[Data for this task]
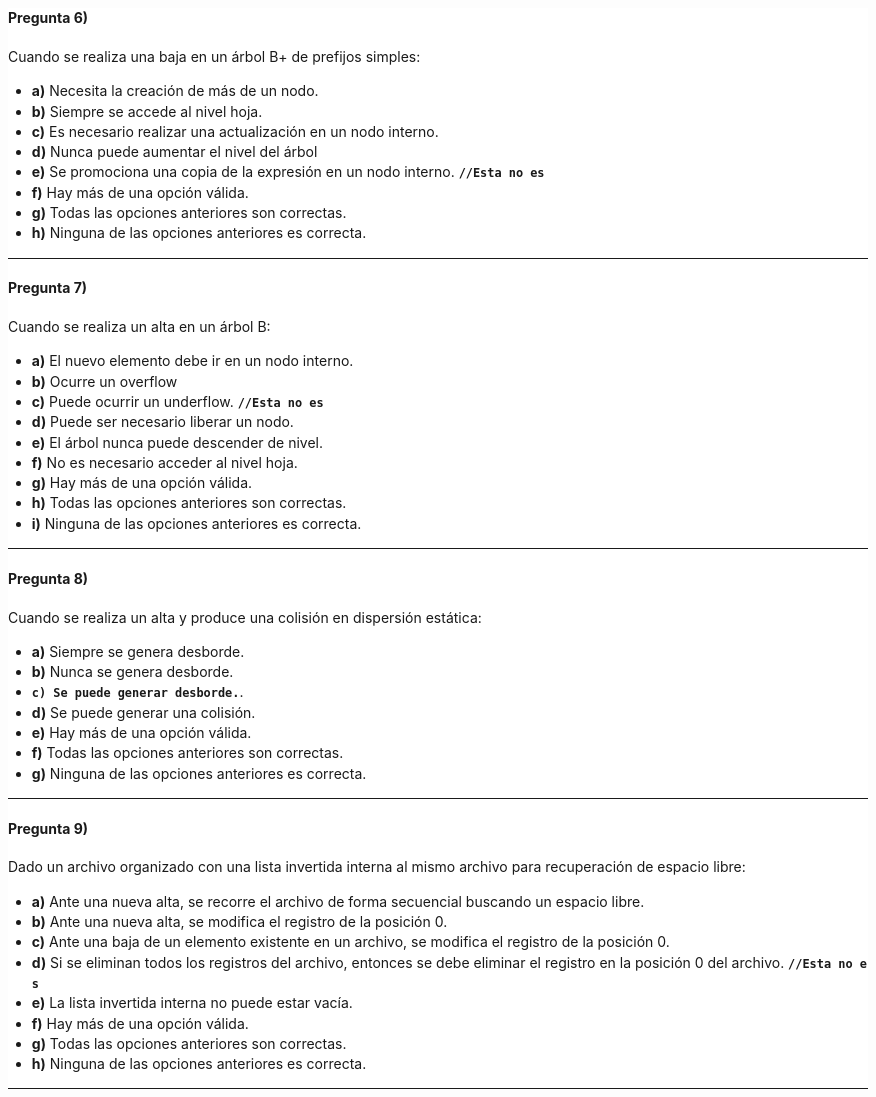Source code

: 
#### Pregunta 6)

Cuando se realiza una baja en un árbol B+ de prefijos simples:

- **a)** Necesita la creación de más de un nodo.
- **b)** Siempre se accede al nivel hoja.
- **c)** Es necesario realizar una actualización en un nodo interno.
- **d)** Nunca puede aumentar el nivel del árbol
- **e)** Se promociona una copia de la expresión en un nodo interno. **`//Esta no es`**
- **f)** Hay más de una opción válida.
- **g)** Todas las opciones anteriores son correctas.
- **h)** Ninguna de las opciones anteriores es correcta.

---

#### Pregunta 7)

Cuando se realiza un alta en un árbol B:

- **a)** El nuevo elemento debe ir en un nodo interno.
- **b)** Ocurre un overflow
- **c)** Puede ocurrir un underflow. **`//Esta no es`**
- **d)** Puede ser necesario liberar un nodo.
- **e)** El árbol nunca puede descender de nivel.
- **f)** No es necesario acceder al nivel hoja.
- **g)** Hay más de una opción válida.
- **h)** Todas las opciones anteriores son correctas.
- **i)** Ninguna de las opciones anteriores es correcta.

---

#### Pregunta 8)

Cuando se realiza un alta y produce una colisión en dispersión estática:

- **a)** Siempre se genera desborde.
- **b)** Nunca se genera desborde.
- **`c) Se puede generar desborde.`**.
- **d)** Se puede generar una colisión.
- **e)** Hay más de una opción válida.
- **f)** Todas las opciones anteriores son correctas.
- **g)** Ninguna de las opciones anteriores es correcta.

---

#### Pregunta 9)

Dado un archivo organizado con una lista invertida interna al mismo archivo para recuperación de espacio libre:

- **a)** Ante una nueva alta, se recorre el archivo de forma secuencial buscando un espacio libre.
- **b)** Ante una nueva alta, se modifica el registro de la posición 0.
- **c)** Ante una baja de un elemento existente en un archivo, se modifica el registro de la posición 0.
- **d)** Si se eliminan todos los registros del archivo, entonces se debe eliminar el registro en la posición 0 del archivo. **`//Esta no es`**
- **e)** La lista invertida interna no puede estar vacía.
- **f)** Hay más de una opción válida.
- **g)** Todas las opciones anteriores son correctas.
- **h)** Ninguna de las opciones anteriores es correcta.

---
[/Data for this task]
What this task involves: Reproduce all of the records above line for line, keeping their source text unchanged and leaving out the pictures.

Response to this task:
Source code

: 
#### Pregunta 6)

Cuando se realiza una baja en un árbol B+ de prefijos simples:

- **a)** Necesita la creación de más de un nodo.
- **b)** Siempre se accede al nivel hoja.
- **c)** Es necesario realizar una actualización en un nodo interno.
- **d)** Nunca puede aumentar el nivel del árbol
- **e)** Se promociona una copia de la expresión en un nodo interno. **`//Esta no es`**
- **f)** Hay más de una opción válida.
- **g)** Todas las opciones anteriores son correctas.
- **h)** Ninguna de las opciones anteriores es correcta.

---

#### Pregunta 7)

Cuando se realiza un alta en un árbol B:

- **a)** El nuevo elemento debe ir en un nodo interno.
- **b)** Ocurre un overflow
- **c)** Puede ocurrir un underflow. **`//Esta no es`**
- **d)** Puede ser necesario liberar un nodo.
- **e)** El árbol nunca puede descender de nivel.
- **f)** No es necesario acceder al nivel hoja.
- **g)** Hay más de una opción válida.
- **h)** Todas las opciones anteriores son correctas.
- **i)** Ninguna de las opciones anteriores es correcta.

---

#### Pregunta 8)

Cuando se realiza un alta y produce una colisión en dispersión estática:

- **a)** Siempre se genera desborde.
- **b)** Nunca se genera desborde.
- **`c) Se puede generar desborde.`**.
- **d)** Se puede generar una colisión.
- **e)** Hay más de una opción válida.
- **f)** Todas las opciones anteriores son correctas.
- **g)** Ninguna de las opciones anteriores es correcta.

---

#### Pregunta 9)

Dado un archivo organizado con una lista invertida interna al mismo archivo para recuperación de espacio libre:

- **a)** Ante una nueva alta, se recorre el archivo de forma secuencial buscando un espacio libre.
- **b)** Ante una nueva alta, se modifica el registro de la posición 0.
- **c)** Ante una baja de un elemento existente en un archivo, se modifica el registro de la posición 0.
- **d)** Si se eliminan todos los registros del archivo, entonces se debe eliminar el registro en la posición 0 del archivo. **`//Esta no es`**
- **e)** La lista invertida interna no puede estar vacía.
- **f)** Hay más de una opción válida.
- **g)** Todas las opciones anteriores son correctas.
- **h)** Ninguna de las opciones anteriores es correcta.

---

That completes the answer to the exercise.